Because if a relationship is what you're after, then a relationship is what you should pursue. You're not obligated to settle for a friendship when your heart is set on something more—any more than the object of your affections is obligated to date you if she doesn't feel the love. And if the bottom drops out of your friendship as a result of your telling the truth? THAT'S OKAY. Because as anyone who's ever suffered the hell of a silent crush will tell you, it's better to go for you want and get rejected than it is to risk nothing and get nowhere. And lurking around a person you like under the pretense of friendship, when friends is the last thing you want to be, doesn't make you a romantic or a gentleman. It makes you... well, a coward.

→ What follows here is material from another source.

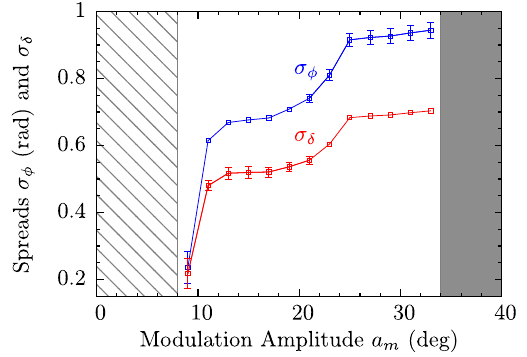
FIG. 16. The rms bunch spreads σ ϕ and σ δ as functions of FIG. 17. Poincaré surface of section depicting the diffusion of a ¼ 45 °. The hatched region modulation amplitude a where Δ ϕ ¼ 23 ° and Δ ϕ ¼ 45 ° just as the bunch m o small bunch where a m o depicts the approximate regions where no diffusion was ob- sizes sharply increase for the second time. Note the islands of the served. The solid band depicts the approximate region where 8 ∶ 3 resonance at the edge of the diffused structure just before beam loss was encountered. Data points where the error is much collapse and subsequent shrinking. less than 1% have negligible error bars.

And you're not a coward! Right? RIGHT.

So, what happens next? You take a deep breath and tell your friend that your feelings are more-than-friendly—and you accept that, while you can eject yourself from the Friend Zone by telling the truth, whether your confession lands you in the Boyfriend Zone is entirely up to her. If she likes you, she likes you; and if she doesn't, there's nothing you can do to "get" her to change her mind. You can only cross your fingers, let fly with your feelings, and remind yourself that no matter what happens, anything's better than being friendzoned and frustrated forever.